GraphDance: A Semantics-Driven Framework for Authoring Narrative Data Video in Graph Structure
摘要
Narrative Data Videos (NDVs) are gaining traction as powerful information mediums by combining storytelling and visualization. Among the core elements of NDVs, graphs visualize abstract relational data, rendering complex relational narratives perceptible and comprehensible. However, existing NDV tools rarely focus on graphs. Moreover, their complex, manual authoring process poses a significant challenge for non-expert users, especially when dealing with unstructured narrative text. To address this gap, we propose GraphDance, a human-AI collaborative framework designed for the semi-automated authoring of graph NDVs from raw narrative text. We further develop an interactive system that, via a GUI, supports users in narrative text editing, animation intent annotation, and the fine-tuning of animation parameters.
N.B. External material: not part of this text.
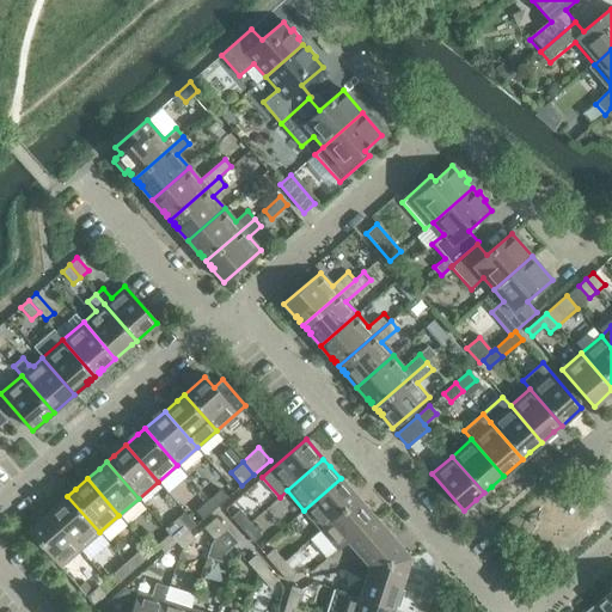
[(350,490),(341,478),(304,510),(320,530),(357,497),(350,490)]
To evaluate GraphDance’s effectiveness and practicality, we detail the graph NDV authoring process and conduct a mixed-methods user study. Results indicate that GraphDance enables users to easily and efficiently author graph NDVs, delivering a positive user experience. This work pioneers exploration into narration text-driven graph NDV authoring, providing a human-AI collaborative framework and a user-friendly interactive system. It also offers practical insights for this domain while pointing to future research on graph animation intent understanding, mechanisms, and user experience optimization.